Sesan, Vancouver, Karate, Kobudo, Kitsilano, Higaonna Kanyu Kanzaki sensei performing Kanyu no Sesan kata

From time to time Kanzaki sensei would recollect to me about his time learning Tou’on-ryu from Kyoda Juhatsu in the 1950s and 1960s. He shared some great stories, but often he would tell me how much of an influence Higaonna Kanryo had on Kyoda. I don’t doubt this as there are many anecdotes and much circumstantial evidence to support this. One only has to look at the name of Kyoda’s style Tou’on-ryu [東恩流] which uses the first two kanji of Kanryo’s last name, Higaonna [東恩納]. However, I think there is more going on in that name than meets the eye.

Besides Higaonna Kanryo, Kyoda Juhatsu had two other teachers: Yabu Kentsu and Higaonna Kanyu (I suppose you could add Go Kenki I think that because they were close in age and part of the Kenkyukai that they were more likely peers). Yabu is a well-known figure in Okinawa Karate-do and much has been written about him. In contrast, Kanyu is a much less-known in the history of Okinawa Karate-do and we could go as far as saying that he was a minor figure. What is important about Kanyu however, is not his fame but his relationship with HIgaonna Kanryo and Kyoda Juhatsu. Kanyu was the cousin of Kanryo and although he was better known as a musician he was also a practitioner of Karate.

What few people know is that Juhatsu’s first teacher might actually have been Kanyu, not Kanryo. His mother, Omito, was a relative of Higaonna Kanyu and she brought Juhatsu to him to learn Karate. Besides learning Kanyu’s Sesan kata, Kyoda also learned Kanryo’s version. Although Kanyu’s Sesan followed the basic template of most Sesan kata, it differs significantly in places. Therefore Kyoda knew two versions of Sesan kata.

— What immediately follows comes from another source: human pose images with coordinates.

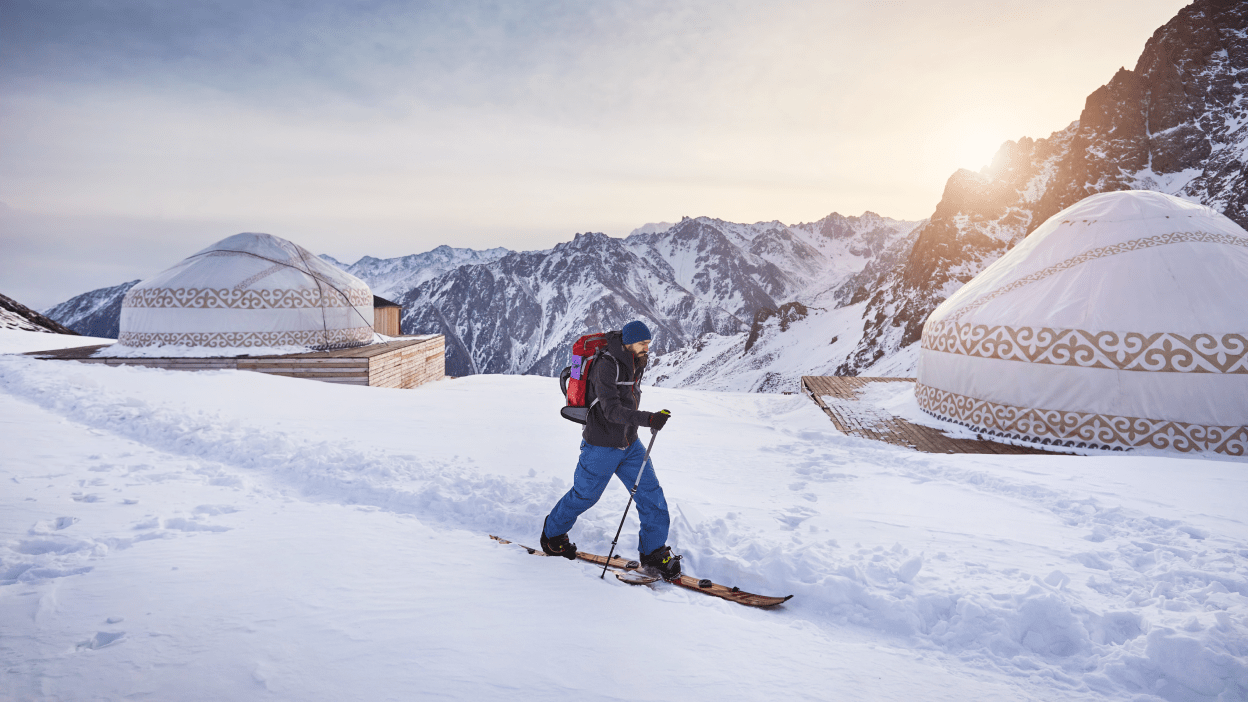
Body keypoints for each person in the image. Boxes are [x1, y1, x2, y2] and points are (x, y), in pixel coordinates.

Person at [540, 320, 682, 580]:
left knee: (651, 496)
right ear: (628, 342)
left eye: (648, 343)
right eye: (642, 343)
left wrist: (640, 423)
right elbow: (611, 411)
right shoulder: (606, 365)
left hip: (630, 444)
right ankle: (552, 535)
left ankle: (653, 553)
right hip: (601, 446)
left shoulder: (634, 361)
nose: (646, 348)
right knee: (584, 496)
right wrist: (648, 419)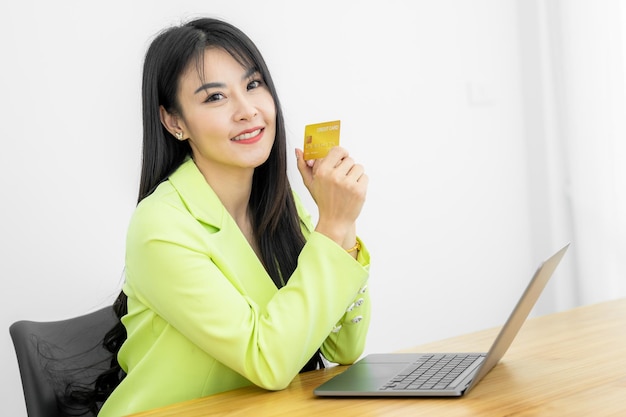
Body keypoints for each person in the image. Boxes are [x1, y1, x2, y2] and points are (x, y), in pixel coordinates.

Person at [85, 17, 370, 416]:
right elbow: (268, 361)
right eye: (215, 97)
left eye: (253, 85)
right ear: (174, 122)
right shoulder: (160, 226)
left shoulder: (278, 201)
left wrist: (342, 222)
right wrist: (333, 225)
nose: (247, 110)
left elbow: (345, 347)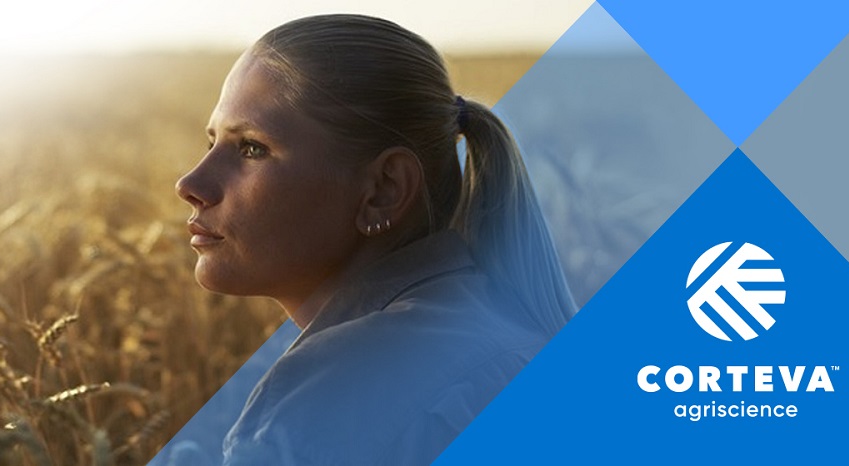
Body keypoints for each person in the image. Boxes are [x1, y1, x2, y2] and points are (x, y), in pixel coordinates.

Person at [175, 14, 575, 466]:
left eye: (252, 148)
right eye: (211, 143)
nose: (190, 183)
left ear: (385, 189)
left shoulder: (326, 404)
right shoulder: (511, 331)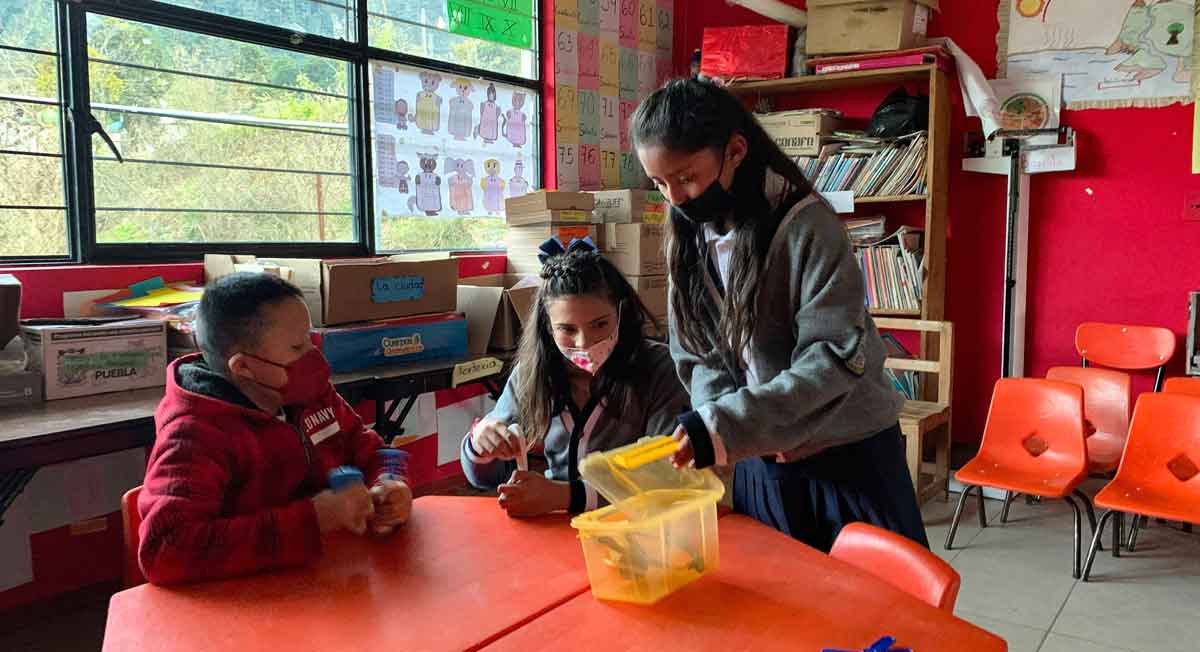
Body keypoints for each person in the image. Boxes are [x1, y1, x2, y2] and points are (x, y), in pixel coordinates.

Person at [631, 77, 928, 551]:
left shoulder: (807, 225)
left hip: (848, 455)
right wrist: (718, 421)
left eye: (686, 177)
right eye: (660, 183)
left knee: (873, 616)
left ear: (735, 150)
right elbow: (697, 352)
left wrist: (725, 424)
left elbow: (831, 358)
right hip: (760, 459)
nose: (676, 198)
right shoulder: (688, 236)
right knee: (780, 607)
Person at [138, 273, 412, 585]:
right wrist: (314, 519)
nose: (313, 355)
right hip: (245, 607)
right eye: (296, 347)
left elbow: (375, 449)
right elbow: (165, 549)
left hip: (328, 582)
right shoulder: (195, 434)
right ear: (243, 367)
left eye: (309, 338)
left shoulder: (311, 395)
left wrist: (392, 483)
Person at [461, 238, 690, 517]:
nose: (585, 343)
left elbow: (667, 474)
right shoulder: (532, 375)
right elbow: (483, 477)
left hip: (635, 528)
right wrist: (480, 445)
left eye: (600, 324)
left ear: (622, 312)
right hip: (558, 529)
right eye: (567, 329)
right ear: (548, 328)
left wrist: (563, 496)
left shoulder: (659, 369)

Many years later when Kyoda was living on the Japanese mainland teaching his Tou’on-ryu to Kanzaki, he would flip-flop on which version of Sesan he would pass on to him. Sometimes he would even say that he would take the best techniques of both and combine them into a new version of Sesan. Ultimately, he taught Kanzaki the Kanyu version of Sesan and not the Kanryo version (1).

I’ve always found this decision a little strange given that Kyoda by all accounts was a devoted student of Kanryo and named his style of Karate-do after him. Lately, however, I’ve came to a different conclusion. I think that Tou’on-ryu actually represents both Higaonnas; Kanryo and Kanyu. Now, I don’t think Kyoda was really conscious of this, but his waffling of whether to teach Kanzaki the Kanyu or Kanryo version of Sesan, or to combine them instead seems to hint at this reason.

Its just speculation on my part of course, but I think this is something to consider.

(1) I asked Kanzaki if Kyoda had ever shown him the Kanryo version of Sesan and if so was it the same as the Goju-ryu version. Sadly he replied that he had never seen Kyoda. I followed up by asking him if he had seen Juko, Kyoda’s son, perform the kata, and replied that Juko never learned it either. Personally I find it sad that Kyoda did not pass on Kanryo’s version as it would have been interesting to compare it to the Goju-ryu / Miyagi version of the same kata.